President Barack Obama Jan.8 vetoed the Restoring Americans' Healthcare Freedom Reconciliation Act of 2015 (H.R. 3762), legislation that would have repealed fundamental provisions of the Affordable Care Act (ACA, P.L. 111-148 and P.L. 111-152) and limited federal funding for Planned Parenthood for one year.
The veto was expected after the White House issued a Statement of Administration Policy (SAP) on Dec. 2 stating strong opposition and plans to veto the repeal as it would “take away critical benefits and health care coverage from hard-working middle‑class families,” and would “result in millions of individuals remaining uninsured or losing the insurance they have today.”
The bill would have revoked authority for the government to run healthcare exchanges, Medicaid expansion adopted by 30 states and the District of Columbia, and subsidies available to consumers to afford health care plans.

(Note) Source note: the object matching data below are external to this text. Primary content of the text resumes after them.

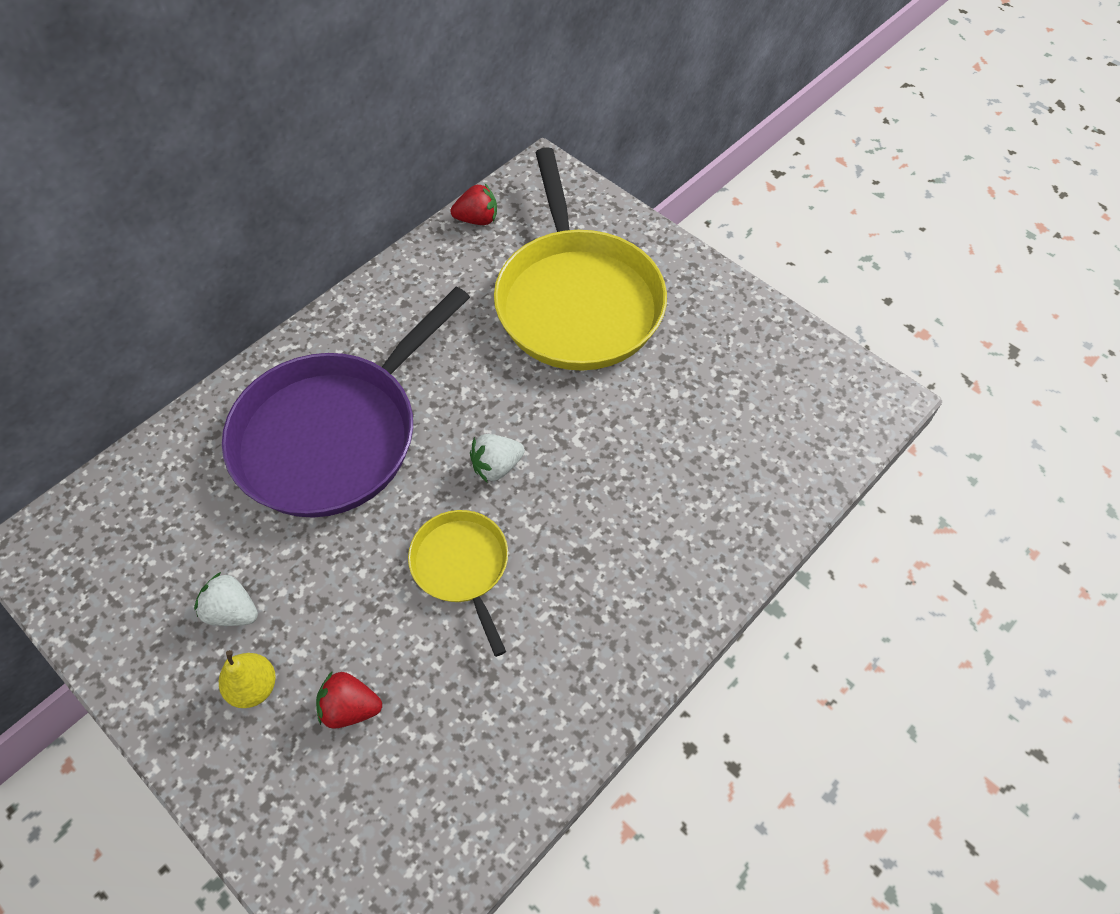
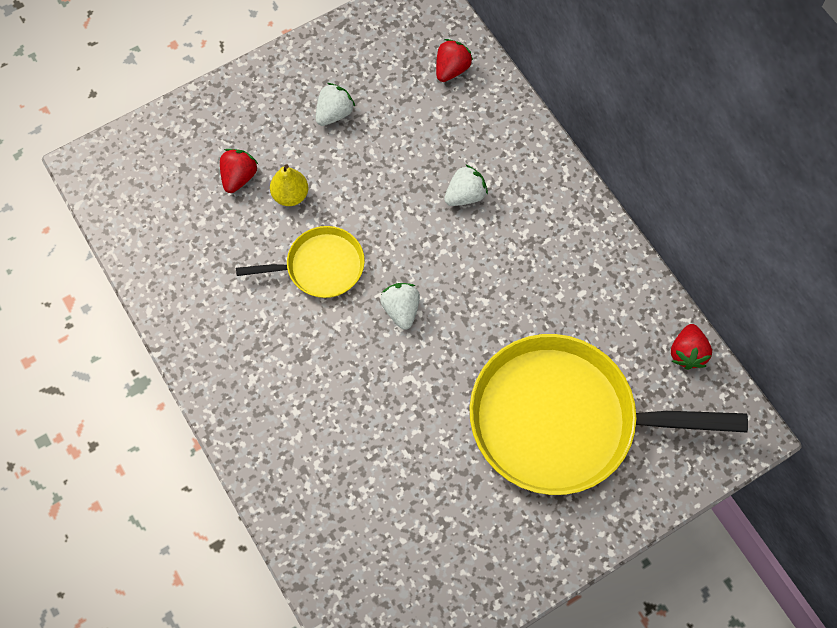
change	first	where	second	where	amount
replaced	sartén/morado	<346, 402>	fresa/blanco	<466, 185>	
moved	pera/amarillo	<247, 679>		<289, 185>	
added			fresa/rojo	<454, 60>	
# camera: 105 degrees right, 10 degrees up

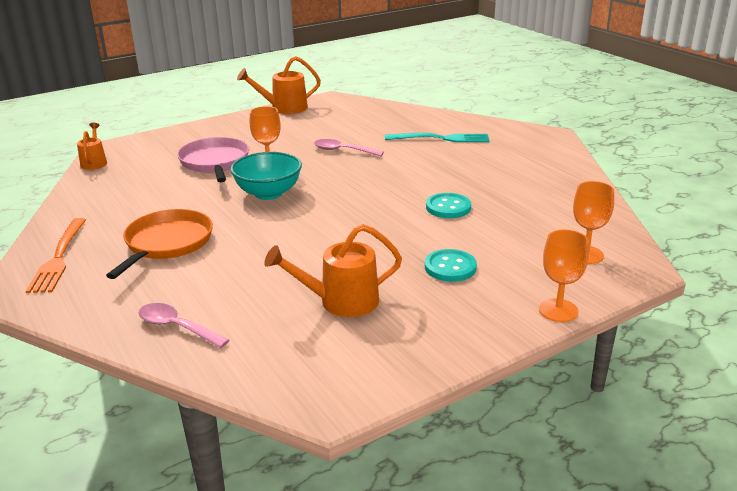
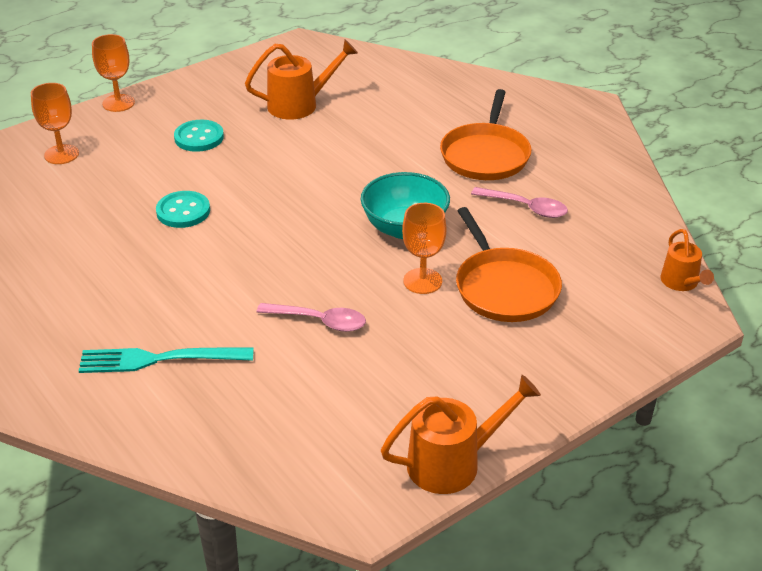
change	first	where	second	where	amount
recoloured	sartén/rosa	<213, 159>	sartén/naranja	<509, 264>	
removed	tenedor/naranja	<56, 255>			
moved	cuchara/rosa	<184, 325>		<519, 202>	
# camera: 175 degrees right, 10 degrees up

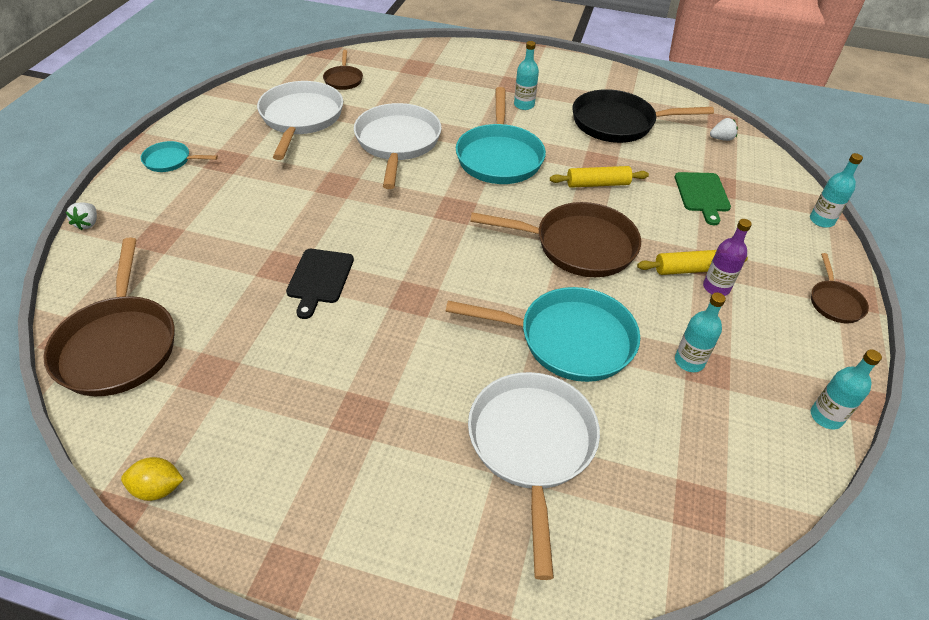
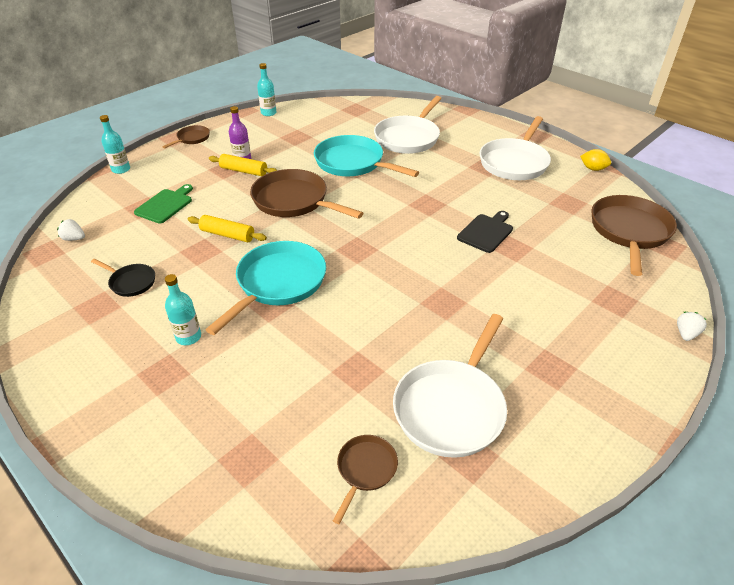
change	first	where	second	where	amount
resized	sartén/negro	<643, 116>		<123, 278>	x0.50
moved	sartén/blanco	<398, 146>		<515, 148>	
removed	sartén/turquesa	<179, 156>			
removed	botella/turquesa	<700, 332>			
# camera: 150 degrees left, 5 degrees down

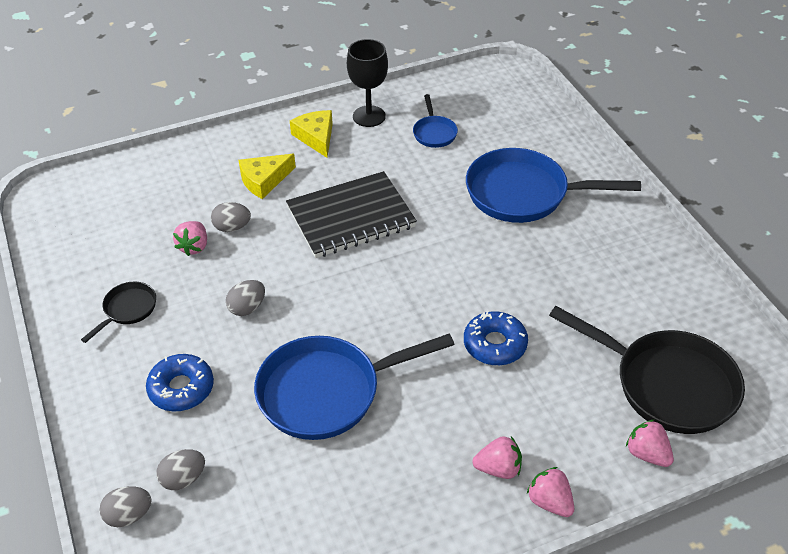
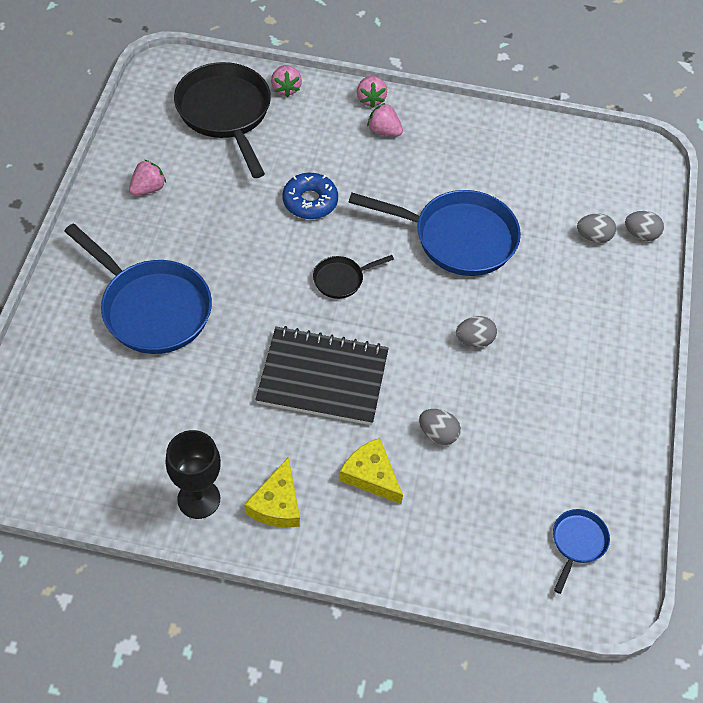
change	first	where	second	where	amount
moved	sartén/azul	<435, 121>		<581, 551>	
turned	queso/amarillo	<267, 176>		<371, 471>	135 degrees counterclockwise
moved	fresa/rosa	<190, 238>		<147, 178>	
moved	sartén/negro	<118, 312>		<353, 277>	
removed	rosquilla/azul	<180, 383>			
# camera: 150 degrees left, 10 degrees up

The repeal would have eliminated individual and employer mandates, the “Cadillac tax” on high-price insurance plans, and the medical device tax.
Although numerous, yet unsuccessful, attempts to repeal the ACA have been made by Congressional Republicans, a budget reconciliation process rule avoiding a Democratic filibuster was leveraged to secure a Dec. 3 passage by the Senate (52-47). The House Jan. 6 passed the repeal (240-181).